The goal of this project is to detect, classify, and display the meaning of the hand signals of a volleyball referee. Going further, this project could, for instance, help those unfamiliar with hand signal meanings by providing an AR overlay for live audience displays or automate score updates during matches using the detected signals.
You can access and test the model here.
There is very little data (almost none, actually) available on the internet for such a task because professional volleyball games typically show the entire court and rarely focus on the referee at the right moment. So I had to make my own dataset using open cv and mediapipe for hands tracking/pose detection. By extracting and saving the landmarks (key features) of the relevant body parts, I was able to create a dataset with my chosen actions and trained the model using an LSTMs and CNNs because each action is a sequence of frames. Since the data is in the form of vectors associated with the positions of body points detected by MediaPipe, we require significantly less data to train our model and get decent results compared to if we were using images as input.
The current trained model detects 6 different positions :
- Point Left : 1 point is given to the team on the left
- Point Right : 1 point is given to the team on the right
- Out of Bounds : a fault where the ball landed outside the court's boundary lines
- Double hit : a fault where a player contacts the ball twice in succession, or the ball contacts various parts of the player's body consecutively (right hand only)
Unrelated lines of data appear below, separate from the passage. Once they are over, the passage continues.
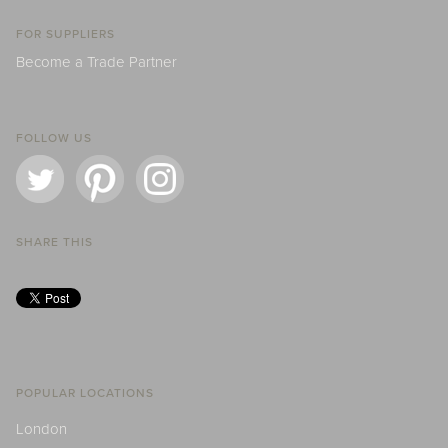
FOR SUPPLIERS
Become a Trade Partner
FOLLOW US
SHARE THIS
POPULAR LOCATIONS
London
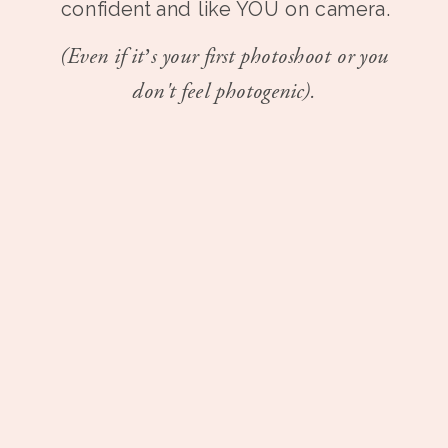
confident and like YOU on camera.
(Even if it’s your first photoshoot or you
don't feel photogenic).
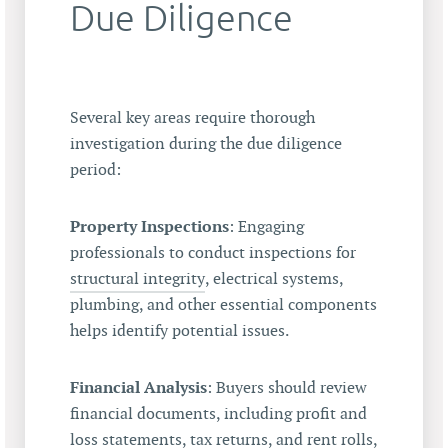
Due Diligence
Several key areas require thorough
investigation during the due diligence
period:
Property Inspections
: Engaging
professionals to conduct inspections for
structural integrity
, electrical systems,
plumbing, and other essential components
helps identify potential issues.
Financial Analysis
: Buyers should review
financial documents, including profit and
loss statements, tax returns, and rent rolls,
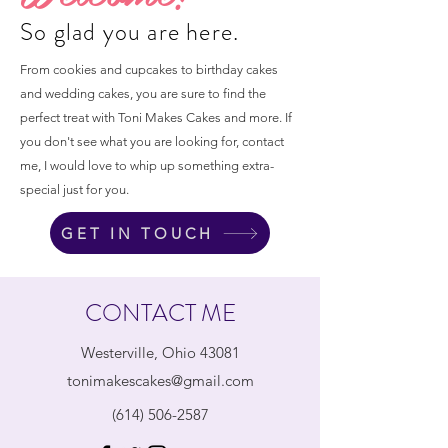
So glad you are here.
From cookies and cupcakes to birthday cakes
and wedding cakes, you are sure to find the
perfect treat with Toni Makes Cakes and more. If
you don't see what you are looking for, contact
me, I would love to whip up something extra-
special just for you.
GET IN TOUCH
CONTACT ME
Westerville, Ohio 43081
tonimakescakes@gmail.com
(614) 506-2587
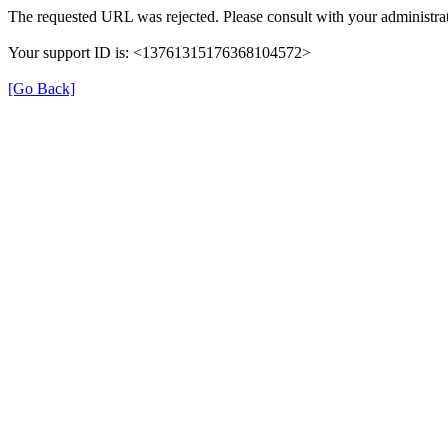
The requested URL was rejected. Please consult with your administrat
Your support ID is: <13761315176368104572>
[Go Back]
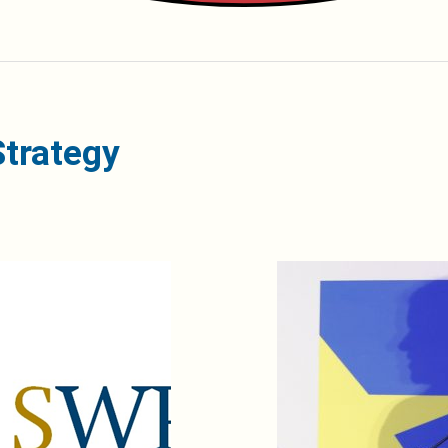
Strategy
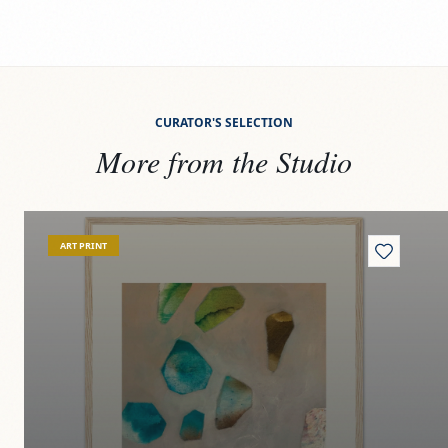
CURATOR'S SELECTION
More from the Studio
View
Riverbed jewels
Vi
ART PRINT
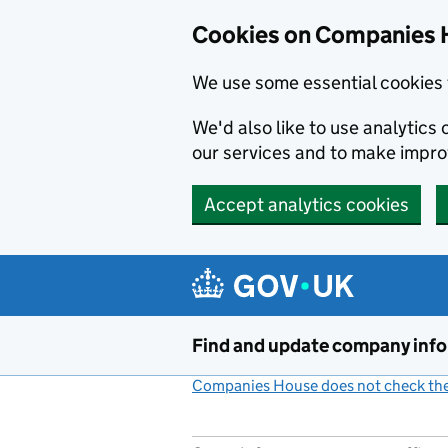
Cookies on Companies 
We use some essential cookies 
We'd also like to use analytic
our services and to make impr
Accept analytics cookies
Skip to main content
Find and update company inf
Companies House does not check the 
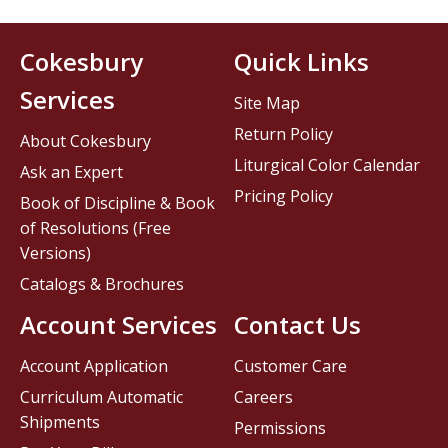
Cokesbury
Quick Links
Services
Site Map
Return Policy
About Cokesbury
Liturgical Color Calendar
Ask an Expert
Pricing Policy
Book of Discipline & Book
of Resolutions (Free
Versions)
Catalogs & Brochures
Account Services
Contact Us
Account Application
Customer Care
Curriculum Automatic
Careers
Shipments
Permissions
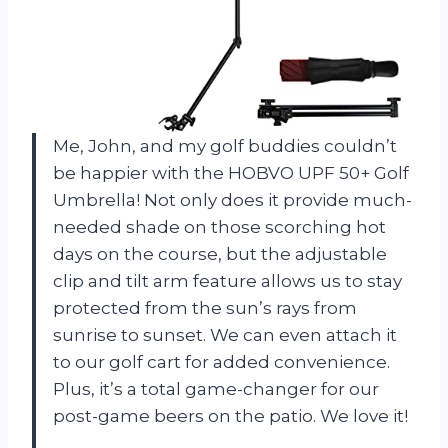
Me, John, and my golf buddies couldn’t
be happier with the HOBVO UPF 50+ Golf
Umbrella! Not only does it provide much-
needed shade on those scorching hot
days on the course, but the adjustable
clip and tilt arm feature allows us to stay
protected from the sun’s rays from
sunrise to sunset. We can even attach it
to our golf cart for added convenience.
Plus, it’s a total game-changer for our
post-game beers on the patio. We love it!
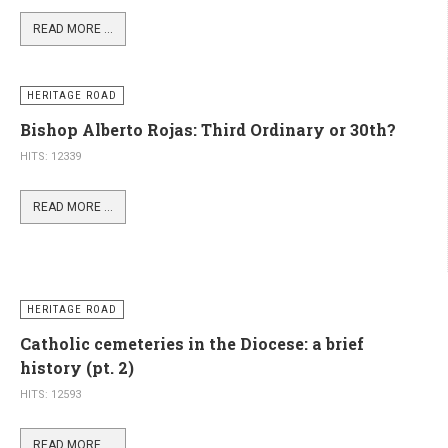
HITS: 11505
READ MORE ...
HERITAGE ROAD
Bishop Alberto Rojas: Third Ordinary or 30th?
HITS: 12339
READ MORE ...
HERITAGE ROAD
Catholic cemeteries in the Diocese: a brief
history (pt. 2)
HITS: 12593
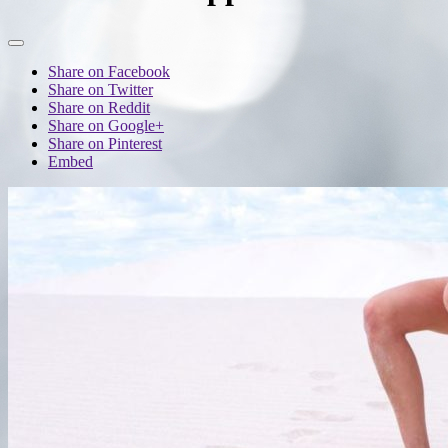
Share on Facebook
Share on Twitter
Share on Reddit
Share on Google+
Share on Pinterest
Embed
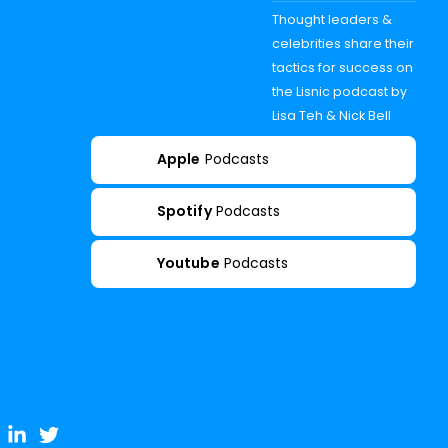
Thought leaders &
celebrities share their
tactics for success on
the Lisnic podcast by
Lisa Teh & Nick Bell
Apple
Podcasts
Spotify
Podcasts
Youtube
Podcasts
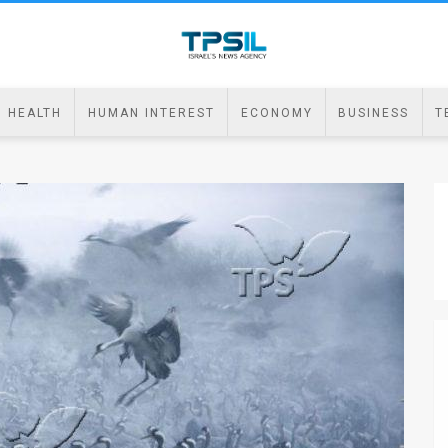
HEALTH
HUMAN INTEREST
ECONOMY
BUSINESS
T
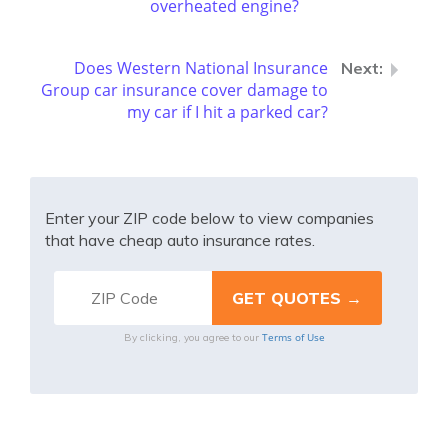
overheated engine?
Does Western National Insurance
Group car insurance cover damage to
my car if I hit a parked car?
Enter your ZIP code below to view companies
that have cheap auto insurance rates.
Terms of Use
By clicking, you agree to our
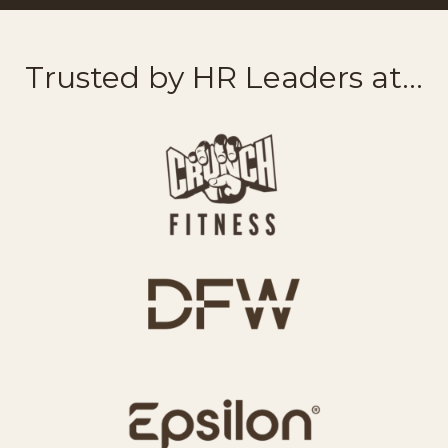
Trusted by HR Leaders at...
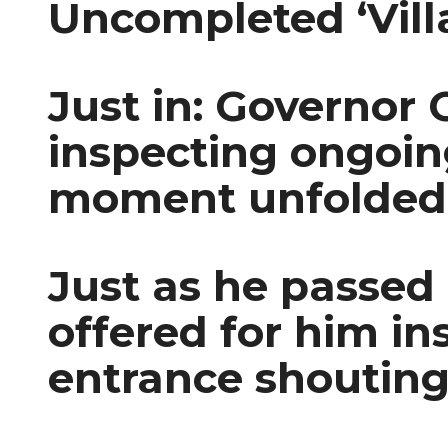
Uncompleted ‘Vill
Just in: Governor
inspecting ongoi
moment unfolded
Just as he passed
offered for him i
entrance shouting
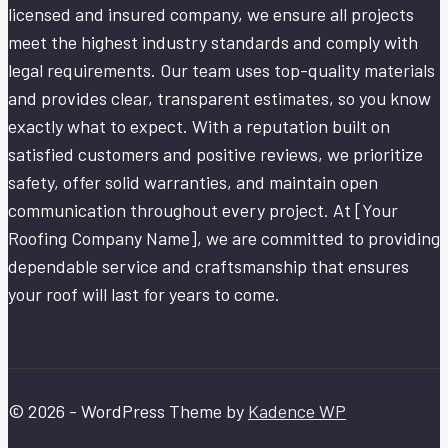
licensed and insured company, we ensure all projects
meet the highest industry standards and comply with
legal requirements. Our team uses top-quality materials
and provides clear, transparent estimates, so you know
exactly what to expect. With a reputation built on
satisfied customers and positive reviews, we prioritize
safety, offer solid warranties, and maintain open
communication throughout every project. At [Your
Roofing Company Name], we are committed to providing
dependable service and craftsmanship that ensures
your roof will last for years to come.
© 2026 - WordPress Theme by
Kadence WP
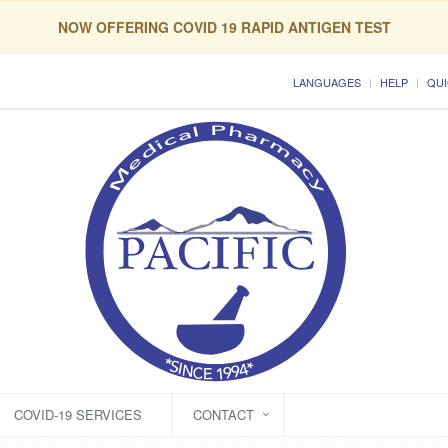
NOW OFFERING COVID 19 RAPID ANTIGEN TEST
LANGUAGES
HELP
QUI
COVID-19 SERVICES
CONTACT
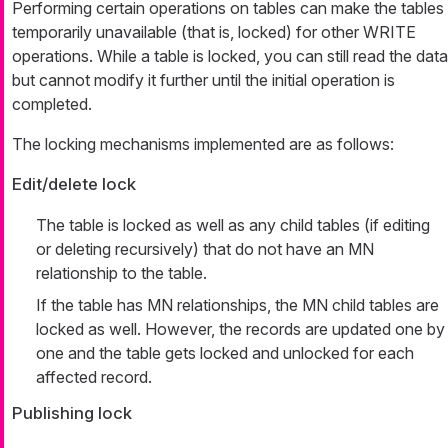
Performing certain operations on tables can make the tables
temporarily unavailable (that is, locked) for other WRITE
operations. While a table is locked, you can still read the data
but cannot modify it further until the initial operation is
completed.
The locking mechanisms implemented are as follows:
Edit/delete lock
The table is locked as well as any child tables (if editing
or deleting recursively) that do not have an MN
relationship to the table.
If the table has MN relationships, the MN child tables are
locked as well. However, the records are updated one by
one and the table gets locked and unlocked for each
affected record.
Publishing lock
- Substitution : the process of replacing one player on the court with another player from the bench
The data creation process is time-consuming, because each action is associated with a sequence of frames (and thus with the corresponding key feature values for each frame), so the dataset is small. As a result, I focused on detecting a limited number of actions for now. (The results are still good because the key features of the chosen actions are very distinct from one another.)
Use a dedicated environnement to install the librairies.
Clone repo :
git clone https://github.com/MaxLSB/Volleyball-Referee-Hand-Signals-Recognition-Model.git
Install the requirements for the app:
pip install -r requirements.txt
You can access and test the model here:
https://vb-hand-signals-recognition.streamlit.app/
Detection with your webcam in real time:
python main.py
(You can adjust ViewProbabilities and ViewLandmarks' values at the bottom of the file. They are set to 'True' by Default)
Change the actions in the 'utils/config.py' file.
Start the Data Collecting process with your webcam (takes some time):
python data.py
Train the model:
python train.py
(Scripts must be executed from the root folder of the project, be careful about the paths!)